[Selected text]

AWS Route 53 Load Balancing with Terraform

By Shing Lyu January 29, 2019

Disclaimer: This content reflects my personal opinions, not those of any organizations I am or have been affiliated with. Code samples are provided for illustration purposes only, use with caution and test thoroughly before deployment.

Terraform has some great documentation on Route 53, but it’s a little bit hard to understand how all the resources works together. So to demonstrate, we are going to build an REST API that is deployed to multiple AWS regions, which has one public-facing URL, which is load balanced through Route 53. There are some additional requirements:

API is done using API Gateway + Lambda
The same API is deployed to multiple AWS regions. To demonstrate this we’ll deploy to EU Frankfurt (eu-central-1) and N.Virginia, US (us-east-1).
The API in each region will get a public facing URL for easy debugging. So there will be https://api-eu.example.com and https://api-us.example.com pointing to the API gateway in each region.
There will be a global URL, https://api.example.com which points to the underlying https://api-eu.example.com and https://api-us.example.com endpoints.
The global URL will do a 50%-50% active-active load balancing to each region. In other words 50% of the traffic will go to each region.
The health of the regional APIs are monitored, if one of it goes down, all the traffic will be routed to the other alive one.
Everything is deployed with Terraform

Prerequisites

There are some AWS resources that needs to be created beforehand, but they are out of the scope of this post so we’ll leave it out for now. You can consult the Terraform or AWS documentation to create them.

Buy a domain name and create a Route 53 hosted zone. For example purpose we assume that we are using example.com.
Setup AWS Certificate Manager for your domain.

Write down their ARNs (Amazon Resource Names) and keep them handy, because we’re going to need them very soon.

Architecture

Here is a high-level architecture diagram for the example we are going to set up. Don’t get intimidated by the complexity, we’ll walk through the components one-by-one.

High-Level Architecture

Creating the API gateway with a hello world lambda

In this part we are going to create a REST API with API gateway and a simple lambda. This part is inspired by this guide. If you are already familiar with how to do this, you can skip to the next section.

For easy testing, we want our API to tell us which region it is in. So we create a simple Node.js-based lambda like so:

// main.js
'use strict'

exports.handler = function(event, context, callback) {
  // Region name is the forth part of the lambda function ARN
  const region = context.invokedFunctionArn.split(':')[3];
  var response = {
    statusCode: 200,
    headers: {
      'Content-Type': 'text/html; charset=utf-8'
    },
    body: `<p>Hello world! I\'m in ${region}</p>`
  }
  callback(null, response)

[Exercise instructions]
a) In the Route 53 tutorial, which two AWS regions is the API deployed to?
b) Quote the Route 53 tutorial, everything from "Prerequisites" down to "to create them.".
c) Write what comes next in the Route 53 tutorial, picking up right after its last line.

[Source information]
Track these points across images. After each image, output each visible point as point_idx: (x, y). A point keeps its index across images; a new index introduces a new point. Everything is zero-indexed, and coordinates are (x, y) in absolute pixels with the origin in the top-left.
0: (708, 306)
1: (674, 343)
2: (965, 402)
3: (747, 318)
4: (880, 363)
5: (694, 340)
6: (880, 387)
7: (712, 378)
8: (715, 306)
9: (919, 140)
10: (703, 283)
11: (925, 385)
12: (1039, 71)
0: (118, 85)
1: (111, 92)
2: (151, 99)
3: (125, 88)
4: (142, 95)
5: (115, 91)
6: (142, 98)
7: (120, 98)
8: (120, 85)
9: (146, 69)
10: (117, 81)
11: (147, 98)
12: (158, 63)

[Solved problems]
a) EU Frankfurt (eu-central-1) and N. Virginia, US (us-east-1).

b)
Prerequisites

There are some AWS resources that needs to be created beforehand, but they are out of the scope of this post so we’ll leave it out for now. You can consult the Terraform or AWS documentation to create them.

c)
}

If we open that URL in the browser we’ll see something like this:

Hello world! I'm in eu-central-1

To deploy this lambda by Terraform, we zip the main.js in to a lambda.zip file and create the following resource in our terraform config:

# lambda.tf

resource "aws_lambda_function" "example" {
  function_name = "report_region"
  filename = "lambda.zip"  # Terrafrom will handle the upload
  handler = "main.handler"  # Call handler in main.js
  runtime = "nodejs6.10"

  role = "${aws_iam_role.lambda_exec.arn}"  # We'll get back to this
}

And since lambda need permission to execute, we’ll add a IAM role for it:

resource "aws_iam_role" "lambda_exec" {
  count = "${var.create_global_resources ? 1 : 0}"
  name = "example_lambda"

  assume_role_policy = <<EOF
{
  "Version": "2012-10-17",
  "Statement": [
    {
      "Action": "sts:AssumeRole",
      "Principal": {
        "Service": "lambda.amazonaws.com"
      },
      "Effect": "Allow",
      "Sid": ""
    }
  ]
}
EOF
}

This IAM role is referenced in the aws_lambda_function.role.

To create the API Gateway, first we create the aws_api_gateway_rest_api resource:

# api_gateway.tf

resource "aws_api_gateway_rest_api" "example" {
  name        = "report_region"
  description = "Reports the region it is in so we can test Route 53"
  endpoint_configuration {
    types = ["REGIONAL"]
  }
}

Notice that we created a “regional” endpoint instead of an “edge-optimized” one, that’s because we want to handle the DNS names and routing by ourselves. If we choose the “edge-optimized” endpoint, AWS will do all that for us magically with CloudFront.

Then, to actually trigger the lambda function when the API is called, we create the gateway method and gateway integration for it:

resource "aws_api_gateway_method" "proxy_root" {
  rest_api_id   = "${aws_api_gateway_rest_api.example.id}"
  resource_id   = "${aws_api_gateway_rest_api.example.root_resource_id}"
  http_method   = "ANY"
  authorization = "NONE"
}

resource "aws_api_gateway_integration" "lambda_root" {
  rest_api_id = "${aws_api_gateway_rest_api.example.id}"
  resource_id = "${aws_api_gateway_method.proxy_root.resource_id}"
  http_method = "${aws_api_gateway_method.proxy_root.http_method}"

  integration_http_method = "POST"
  type                    = "AWS_PROXY"
  uri                     = "${aws_lambda_function.example.invoke_arn}"
}

We use the root_resource_id as the path, so the user can just call the root path / to trigger the API (i.e. call https://api.example.com/ instead of https://api.example.com/<api_path>).

Finally, we deploy this API with the following config:

resource "aws_api_gateway_deployment" "example" {
  depends_on = [
    "aws_api_gateway_integration.lambda_root",
  ]

  rest_api_id = "${aws_api_gateway_rest_api.example.id}"
  stage_name  = "dev"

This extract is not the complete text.